#### GOAL OF THE EXERCISE
Copy the rows word for word, from the line containing "Outline whatever counts as esophagus." through the last row, with both ends included. Omit the pictures from your answer.

[Outline rows]
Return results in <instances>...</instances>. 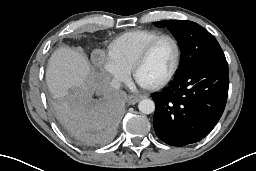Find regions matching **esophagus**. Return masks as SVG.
Masks as SVG:
<instances>
[{
    "mask_svg": "<svg viewBox=\"0 0 256 171\" xmlns=\"http://www.w3.org/2000/svg\"><path fill=\"white\" fill-rule=\"evenodd\" d=\"M140 98L138 96L130 95L127 97L126 101L128 104L133 105L136 104Z\"/></svg>",
    "mask_w": 256,
    "mask_h": 171,
    "instance_id": "esophagus-1",
    "label": "esophagus"
}]
</instances>
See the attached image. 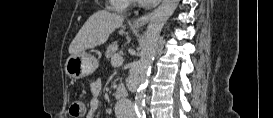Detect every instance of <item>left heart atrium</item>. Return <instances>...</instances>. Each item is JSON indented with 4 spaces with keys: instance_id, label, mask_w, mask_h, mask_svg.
<instances>
[{
    "instance_id": "39dd6f15",
    "label": "left heart atrium",
    "mask_w": 273,
    "mask_h": 118,
    "mask_svg": "<svg viewBox=\"0 0 273 118\" xmlns=\"http://www.w3.org/2000/svg\"><path fill=\"white\" fill-rule=\"evenodd\" d=\"M158 0H140L141 3L144 4H154L156 3Z\"/></svg>"
}]
</instances>
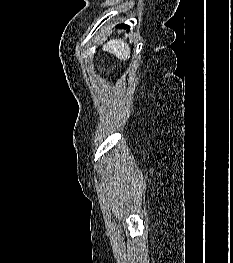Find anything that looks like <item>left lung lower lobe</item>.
<instances>
[{"label":"left lung lower lobe","mask_w":233,"mask_h":263,"mask_svg":"<svg viewBox=\"0 0 233 263\" xmlns=\"http://www.w3.org/2000/svg\"><path fill=\"white\" fill-rule=\"evenodd\" d=\"M118 27H123V28H128V31H129V28H130V26H128V25H125V24H119L118 25Z\"/></svg>","instance_id":"0a47b994"}]
</instances>
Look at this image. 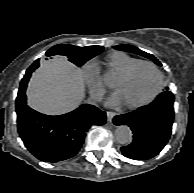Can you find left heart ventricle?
<instances>
[{
  "label": "left heart ventricle",
  "mask_w": 194,
  "mask_h": 193,
  "mask_svg": "<svg viewBox=\"0 0 194 193\" xmlns=\"http://www.w3.org/2000/svg\"><path fill=\"white\" fill-rule=\"evenodd\" d=\"M158 76L147 65L139 67L127 80L117 78L114 82L116 91L124 103L136 104L148 99L155 91Z\"/></svg>",
  "instance_id": "left-heart-ventricle-1"
}]
</instances>
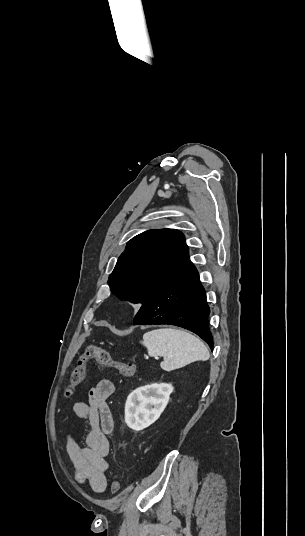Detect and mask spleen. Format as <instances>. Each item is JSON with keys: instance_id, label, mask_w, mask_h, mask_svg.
I'll return each mask as SVG.
<instances>
[{"instance_id": "3e777b00", "label": "spleen", "mask_w": 305, "mask_h": 536, "mask_svg": "<svg viewBox=\"0 0 305 536\" xmlns=\"http://www.w3.org/2000/svg\"><path fill=\"white\" fill-rule=\"evenodd\" d=\"M141 344L147 348L148 356H163L164 362L160 366L165 372L178 370L197 360L205 362L210 356L203 342L185 330H152L144 334Z\"/></svg>"}]
</instances>
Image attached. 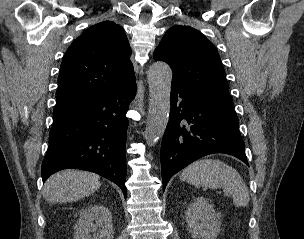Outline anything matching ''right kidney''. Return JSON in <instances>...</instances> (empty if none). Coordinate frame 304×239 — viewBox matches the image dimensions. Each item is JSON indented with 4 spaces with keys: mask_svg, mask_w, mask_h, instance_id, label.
I'll use <instances>...</instances> for the list:
<instances>
[{
    "mask_svg": "<svg viewBox=\"0 0 304 239\" xmlns=\"http://www.w3.org/2000/svg\"><path fill=\"white\" fill-rule=\"evenodd\" d=\"M111 213L103 205L88 207L74 226V239H113Z\"/></svg>",
    "mask_w": 304,
    "mask_h": 239,
    "instance_id": "ca27d5eb",
    "label": "right kidney"
}]
</instances>
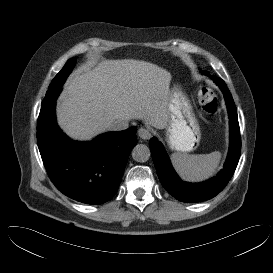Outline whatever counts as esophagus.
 <instances>
[{"label":"esophagus","instance_id":"esophagus-1","mask_svg":"<svg viewBox=\"0 0 273 273\" xmlns=\"http://www.w3.org/2000/svg\"><path fill=\"white\" fill-rule=\"evenodd\" d=\"M138 135H139V137L141 138V139H143V140H148V139H150L151 138V136H152V133H151V131L149 130V129H147V128H140L139 130H138Z\"/></svg>","mask_w":273,"mask_h":273}]
</instances>
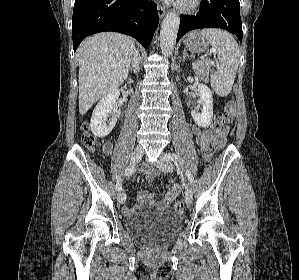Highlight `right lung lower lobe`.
Masks as SVG:
<instances>
[{
    "label": "right lung lower lobe",
    "instance_id": "right-lung-lower-lobe-1",
    "mask_svg": "<svg viewBox=\"0 0 299 280\" xmlns=\"http://www.w3.org/2000/svg\"><path fill=\"white\" fill-rule=\"evenodd\" d=\"M158 22L157 5L149 0H75L73 49L85 37L103 31L130 35L147 48Z\"/></svg>",
    "mask_w": 299,
    "mask_h": 280
}]
</instances>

#### THE OUTPUT
Outline whatever counts as esophagus.
 <instances>
[{"label":"esophagus","instance_id":"esophagus-1","mask_svg":"<svg viewBox=\"0 0 273 273\" xmlns=\"http://www.w3.org/2000/svg\"><path fill=\"white\" fill-rule=\"evenodd\" d=\"M138 135H139V137L141 138V139H143V140H148V139H150L151 138V136H152V133H151V131L149 130V129H147V128H140L139 130H138Z\"/></svg>","mask_w":273,"mask_h":273}]
</instances>
Highlight `right lung lower lobe`.
Masks as SVG:
<instances>
[{
    "label": "right lung lower lobe",
    "instance_id": "right-lung-lower-lobe-1",
    "mask_svg": "<svg viewBox=\"0 0 299 280\" xmlns=\"http://www.w3.org/2000/svg\"><path fill=\"white\" fill-rule=\"evenodd\" d=\"M158 22L157 5L149 0H75L73 49L85 37L103 31L130 35L147 48Z\"/></svg>",
    "mask_w": 299,
    "mask_h": 280
}]
</instances>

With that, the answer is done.